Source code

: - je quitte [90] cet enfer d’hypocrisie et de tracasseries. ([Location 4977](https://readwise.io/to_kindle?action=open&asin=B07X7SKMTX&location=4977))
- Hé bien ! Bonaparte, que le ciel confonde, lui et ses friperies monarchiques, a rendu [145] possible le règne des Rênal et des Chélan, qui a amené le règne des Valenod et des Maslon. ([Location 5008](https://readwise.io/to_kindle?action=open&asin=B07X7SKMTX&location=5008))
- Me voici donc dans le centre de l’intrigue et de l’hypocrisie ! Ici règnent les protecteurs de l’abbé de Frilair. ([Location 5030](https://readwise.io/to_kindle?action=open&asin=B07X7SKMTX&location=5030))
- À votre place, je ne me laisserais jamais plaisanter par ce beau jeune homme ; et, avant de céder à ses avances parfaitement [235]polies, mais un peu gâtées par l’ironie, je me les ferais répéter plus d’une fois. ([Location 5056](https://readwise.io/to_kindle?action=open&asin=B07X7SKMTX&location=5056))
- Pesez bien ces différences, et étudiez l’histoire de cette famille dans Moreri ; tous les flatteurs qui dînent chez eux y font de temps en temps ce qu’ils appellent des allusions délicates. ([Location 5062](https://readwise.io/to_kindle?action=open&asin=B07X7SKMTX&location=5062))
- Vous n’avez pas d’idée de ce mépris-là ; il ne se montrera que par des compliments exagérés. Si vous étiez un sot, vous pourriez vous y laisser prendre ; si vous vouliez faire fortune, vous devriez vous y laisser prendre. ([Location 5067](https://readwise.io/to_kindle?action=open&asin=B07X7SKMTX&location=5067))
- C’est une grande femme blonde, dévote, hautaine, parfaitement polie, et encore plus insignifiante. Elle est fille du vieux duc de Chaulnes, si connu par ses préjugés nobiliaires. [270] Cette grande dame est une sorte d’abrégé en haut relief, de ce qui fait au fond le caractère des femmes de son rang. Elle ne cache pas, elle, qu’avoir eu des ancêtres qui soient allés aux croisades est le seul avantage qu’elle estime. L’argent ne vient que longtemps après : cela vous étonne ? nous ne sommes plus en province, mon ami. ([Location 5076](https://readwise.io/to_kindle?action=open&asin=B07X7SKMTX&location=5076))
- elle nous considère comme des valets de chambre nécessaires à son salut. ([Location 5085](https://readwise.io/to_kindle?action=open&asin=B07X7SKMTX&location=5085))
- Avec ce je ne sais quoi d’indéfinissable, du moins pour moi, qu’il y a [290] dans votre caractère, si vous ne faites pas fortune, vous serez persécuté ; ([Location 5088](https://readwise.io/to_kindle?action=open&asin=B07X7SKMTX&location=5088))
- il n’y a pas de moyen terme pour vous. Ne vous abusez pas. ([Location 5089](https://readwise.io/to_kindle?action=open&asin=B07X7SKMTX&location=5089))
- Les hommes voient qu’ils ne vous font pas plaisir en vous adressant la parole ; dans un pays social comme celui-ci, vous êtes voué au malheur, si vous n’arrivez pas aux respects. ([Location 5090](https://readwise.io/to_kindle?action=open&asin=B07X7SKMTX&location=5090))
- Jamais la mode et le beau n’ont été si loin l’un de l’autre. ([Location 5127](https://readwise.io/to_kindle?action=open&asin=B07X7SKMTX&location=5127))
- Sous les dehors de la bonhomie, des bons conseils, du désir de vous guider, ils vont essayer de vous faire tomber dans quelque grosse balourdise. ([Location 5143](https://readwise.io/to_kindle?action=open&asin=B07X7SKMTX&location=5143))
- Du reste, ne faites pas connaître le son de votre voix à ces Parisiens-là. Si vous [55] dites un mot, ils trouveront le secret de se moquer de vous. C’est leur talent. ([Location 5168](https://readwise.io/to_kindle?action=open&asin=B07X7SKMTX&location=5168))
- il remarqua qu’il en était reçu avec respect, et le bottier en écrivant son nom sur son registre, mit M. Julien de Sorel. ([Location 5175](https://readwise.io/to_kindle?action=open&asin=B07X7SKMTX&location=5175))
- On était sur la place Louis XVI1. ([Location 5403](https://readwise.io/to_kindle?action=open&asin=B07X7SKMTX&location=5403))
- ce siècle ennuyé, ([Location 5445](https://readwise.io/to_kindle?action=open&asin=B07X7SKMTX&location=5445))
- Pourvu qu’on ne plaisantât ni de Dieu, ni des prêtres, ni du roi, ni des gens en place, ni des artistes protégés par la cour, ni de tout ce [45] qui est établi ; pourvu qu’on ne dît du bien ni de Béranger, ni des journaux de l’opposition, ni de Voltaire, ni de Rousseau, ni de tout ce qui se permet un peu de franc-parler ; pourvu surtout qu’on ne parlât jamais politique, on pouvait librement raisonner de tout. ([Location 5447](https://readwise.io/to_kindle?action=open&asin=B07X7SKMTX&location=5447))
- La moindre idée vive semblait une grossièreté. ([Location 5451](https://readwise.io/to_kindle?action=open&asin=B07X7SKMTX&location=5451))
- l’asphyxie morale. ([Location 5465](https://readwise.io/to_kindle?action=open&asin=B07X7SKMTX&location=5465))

=== What you need to do ===
Pull out every line of the items above that contains the string "hypocrisie". Case counts.

=== Result of the task ===
: - je quitte [90] cet enfer d’hypocrisie et de tracasseries. ([Location 4977](https://readwise.io/to_kindle?action=open&asin=B07X7SKMTX&location=4977))
- Me voici donc dans le centre de l’intrigue et de l’hypocrisie ! Ici règnent les protecteurs de l’abbé de Frilair. ([Location 5030](https://readwise.io/to_kindle?action=open&asin=B07X7SKMTX&location=5030))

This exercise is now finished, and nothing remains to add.